A sealed court filing accuses Nashville construction executive Dean Chase of taking money from investors, then using that money to help his son fight off domestic violence charges.
Those charges against David Chase were eventually dropped.
Dean Chase "engaged in self-dealing at the expense of the plaintiffs, the partners and the partnership, for the benefit of himself and David Chase," the court filing states.
It alleges, "Dean Chase's conduct and pattern of self dealing was intentional."
The allegations emerged in an amended complaint filed in an on-going lawsuit against Dean Chase by a group of investors in a planned Virgin Hotel project on Nashville's Music Row.
Davidson County Chancellor Ellen Hobbs Lyle recently ordered the new document sealed, but a clerk inadvertently provided it when NewsChannel 5 Investigates asked to see the file.
At the time of David Chase's arrest nearly three years ago, he was the developer for that hotel project.
With those charges still looming, Dean Chase took the lead on the project, then began recruiting investors.
The amended complaint claims that Chase directed the hiring of veteran PR consultant Bill Fletcher by Nashville's Waller law firm, which was working on the hotel development project.
What Fletcher was really doing, the lawsuit claims, was working on David Chase's defense, including pulling together a report from a focus group, designed to convince Nashville's DA that "going to trial would be a waste of taxpayers' money."
This was how Fletcher described his job to NewsChannel 5 Investigates back in February:
"I was approached by an attorney for Dean Chase's business," he recalled.
"This was a case - a very serious case. We weren't really trying to win it in the court of public opinion. We were trying to keep a young man from wrongly going to jail. So it was primarily the legal strategy."

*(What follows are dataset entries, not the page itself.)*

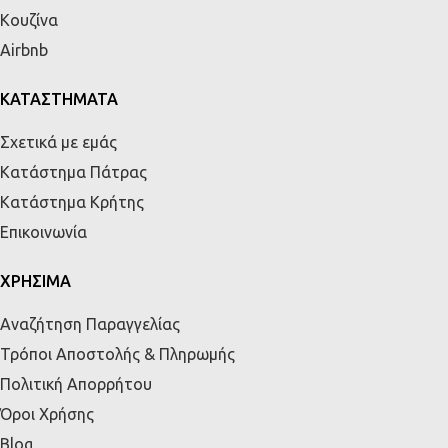
Κουζίνα
Airbnb
ΚΑΤΑΣΤΗΜΑΤΑ
Σχετικά με εμάς
Κατάστημα Πάτρας
Κατάστημα Κρήτης
Επικοινωνία
ΧΡΗΣΙΜΑ
Αναζήτηση Παραγγελίας
Τρόποι Αποστολής & Πληρωμής
Πολιτική Απορρήτου
Όροι Χρήσης
Blog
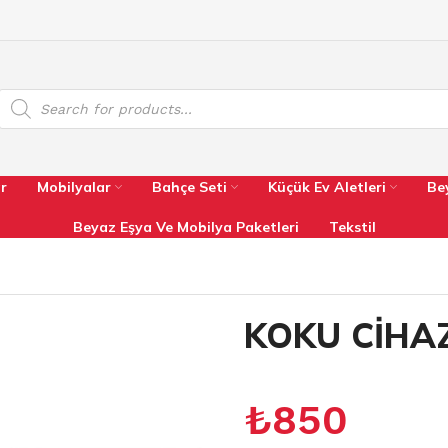
r
Mobilyalar
Bahçe Seti
Küçük Ev Aletleri
Be
Beyaz Eşya Ve Mobilya Paketleri
Tekstil
KOKU CİHAZ
₺
850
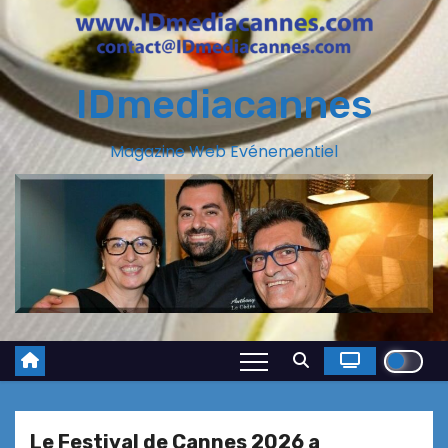
IDmediacannes
Magazine Web Evénementiel
Le Festival de Cannes 2026 a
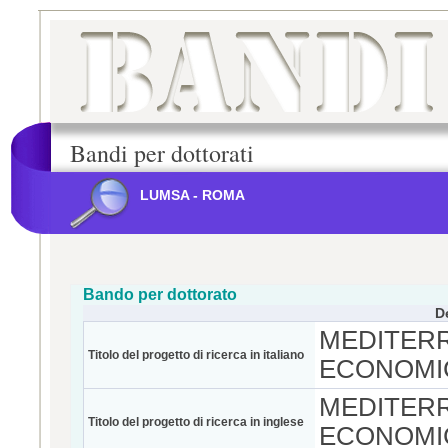
Bandi per dottorati
LUMSA - ROMA
Bando per dottorato
D
MEDITERR
Titolo del progetto di ricerca in italiano
ECONOMI
MEDITERR
Titolo del progetto di ricerca in inglese
ECONOMI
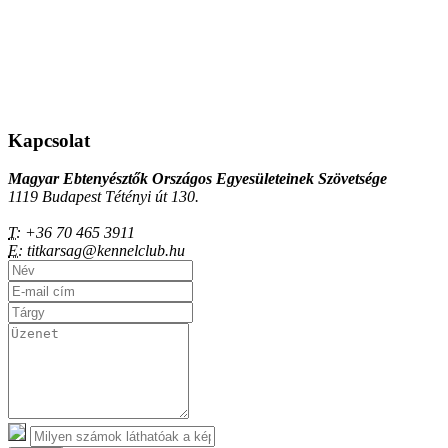
Kapcsolat
Magyar Ebtenyésztők Országos Egyesületeinek Szövetsége
1119 Budapest Tétényi út 130.
T:
+36 70 465 3911
E:
titkarsag@kennelclub.hu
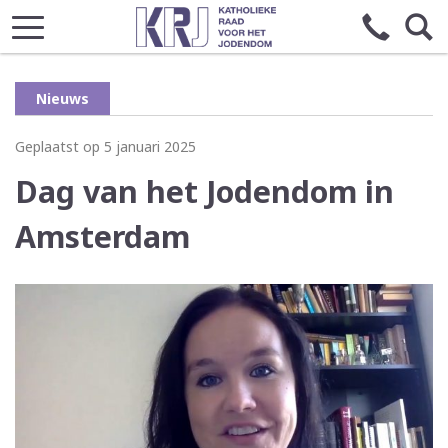
Nieuws
Geplaatst op 5 januari 2025
Dag van het Jodendom in
Amsterdam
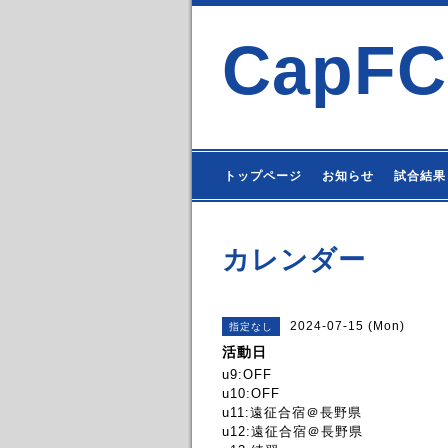
CapFC
トップページ
お知らせ
試合結果
カレンダー
2024-07-15 (Mon)
指定なし
活動日
u9:OFF
u10:OFF
u11:遠征合宿＠長野県
u12:遠征合宿＠長野県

But, in testimony in a separate lawsuit also obtained by NewsChannel 5 Investigates, Dean Chase's lawyers blocked efforts to question him about his exact arrangement with Fletcher.
The amended complaint also alleges that the Waller law firm "billed for services on behalf of David Chase" and that payments came out of the accounts of the hotel investors, NV Partners.

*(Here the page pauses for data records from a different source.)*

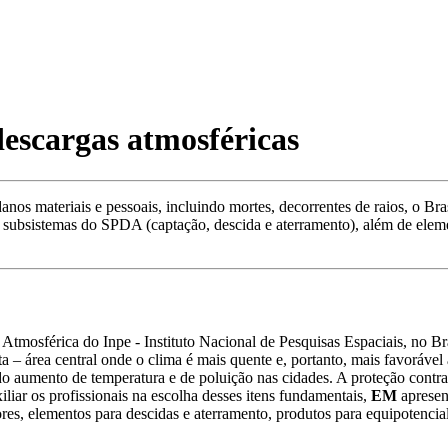
descargas atmosféricas
anos materiais e pessoais, incluindo mortes, decorrentes de raios, o Br
s dos subsistemas do SPDA (captação, descida e aterramento), além de el
Atmosférica do Inpe - Instituto Nacional de Pesquisas Espaciais, no B
ta – área central onde o clima é mais quente e, portanto, mais favoráve
aumento de temperatura e de poluição nas cidades. A proteção contra r
liar os profissionais na escolha desses itens fundamentais,
EM
apresent
es, elementos para descidas e aterramento, produtos para equipotencial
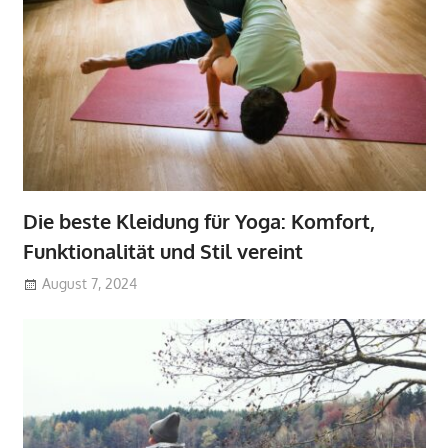
Die beste Kleidung für Yoga: Komfort,
Funktionalität und Stil vereint
August 7, 2024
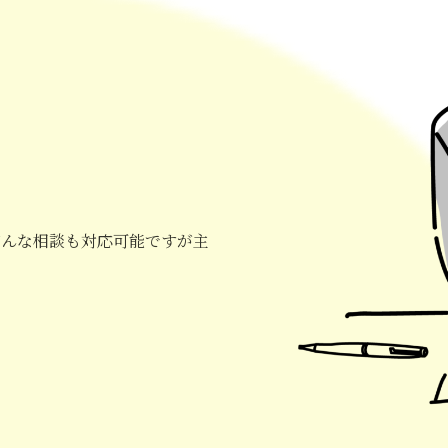
どんな相談も対応可能ですが主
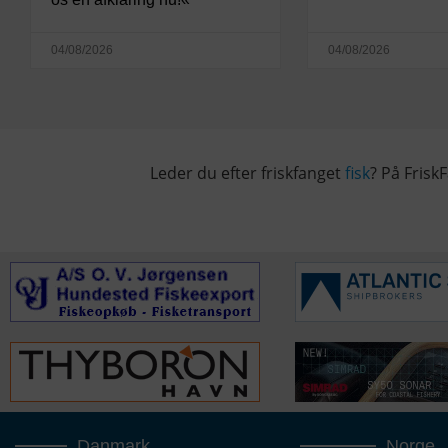
04/08/2026
04/08/2026
Leder du efter friskfanget
fisk
? På FriskF
Danmark
Norge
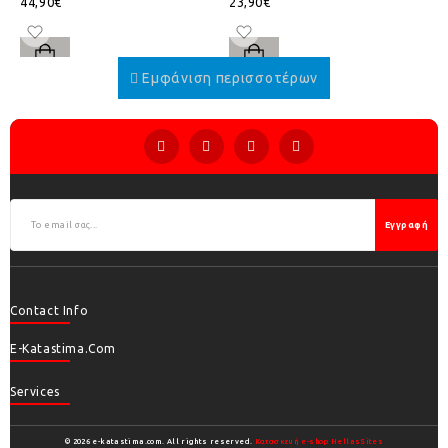
44,90€
23,90€
Εγγραφή
Contact Info
E-Katastima.com
Services
© 2026 e-katastima.com. All rights reserved.
Κατασκευή e-shop HellasSites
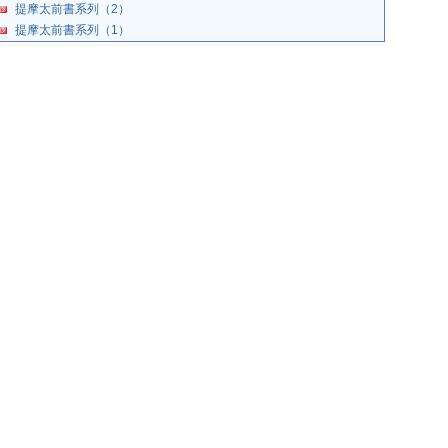
提摩太前書系列（2）
提摩太前書系列（1）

"Neither the billings nor payments were contemporaneously disclosed to the partners, and were not proper partnership obligations," the filing adds.
Recently, a new legal team has filed an objection to the amended complaint, claiming it contains "impertinent and scandalous allegations" that have nothing to do with the investors' basic claims -- including claims that Dean Chase later sold the land for the hotel at below-market prices because of his own "need for money."
The allegations regarding David Chase's case "are designed simply to continue to harass and attempt to embarrass Dean Chase and other third parties," Dean Chase's attorney says in his filing.
Chancellor Lyle has set a hearing for next week on whether to order the investors to strike these latest allegations from their lawsuit.
Attorneys for both sides in the lawsuit declined to comment.